>>>
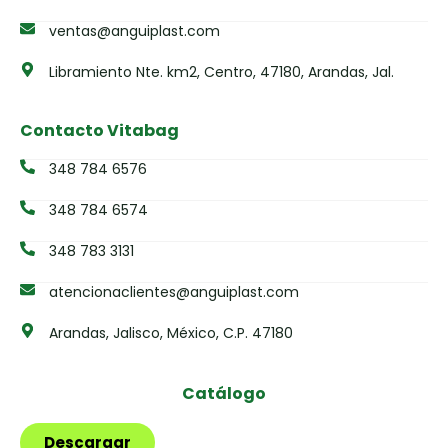
ventas@anguiplast.com
Libramiento Nte. km2, Centro, 47180, Arandas, Jal.
Contacto Vitabag
348 784 6576
348 784 6574
348 783 3131
atencionaclientes@anguiplast.com
Arandas, Jalisco, México, C.P. 47180
Catálogo
Descargar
<<<
Task instructions: Print all of the records shown above exactly, leaving out each picture.

Answer box:
ventas@anguiplast.com
Libramiento Nte. km2, Centro, 47180, Arandas, Jal.
Contacto Vitabag
348 784 6576
348 784 6574
348 783 3131
atencionaclientes@anguiplast.com
Arandas, Jalisco, México, C.P. 47180
Catálogo
Descargar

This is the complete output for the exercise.